[[ Records for this exercise open ]]

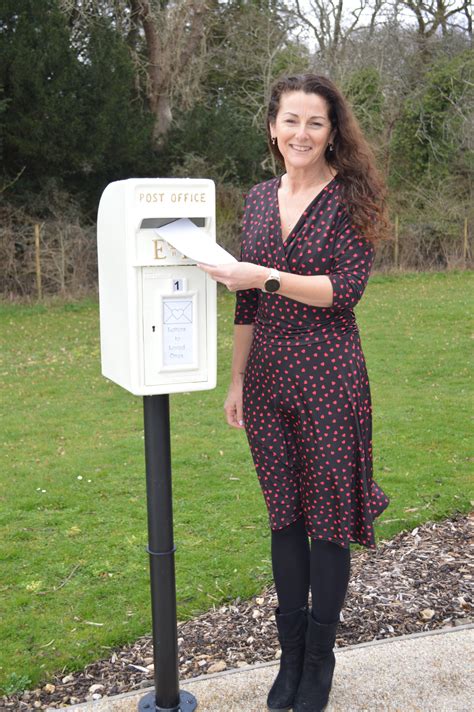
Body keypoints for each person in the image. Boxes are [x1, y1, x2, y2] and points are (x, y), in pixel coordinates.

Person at [197, 73, 391, 712]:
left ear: (332, 130)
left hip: (330, 375)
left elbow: (344, 290)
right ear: (272, 127)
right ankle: (289, 659)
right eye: (290, 121)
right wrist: (237, 379)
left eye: (315, 122)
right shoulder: (256, 199)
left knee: (328, 521)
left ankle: (320, 662)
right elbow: (245, 302)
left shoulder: (351, 198)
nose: (301, 133)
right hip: (268, 382)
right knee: (284, 516)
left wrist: (269, 274)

[[ Records for this exercise closed ]]

▸ **Task description**
Only the records are wanted, copied exactly, with the pictures dropped.

▸ **Your response**
Body keypoints for each person in the image. Boxes are [x1, y1, x2, y2] and points are (x, y), in pixel coordinates.

Person at [197, 73, 391, 712]:
left ear: (332, 130)
left hip: (330, 375)
left elbow: (344, 290)
right ear: (272, 127)
right ankle: (289, 659)
right eye: (290, 121)
right wrist: (237, 379)
left eye: (315, 122)
right shoulder: (256, 199)
left knee: (328, 521)
left ankle: (320, 662)
right elbow: (245, 302)
left shoulder: (351, 198)
nose: (301, 133)
right hip: (268, 382)
right knee: (284, 516)
left wrist: (269, 274)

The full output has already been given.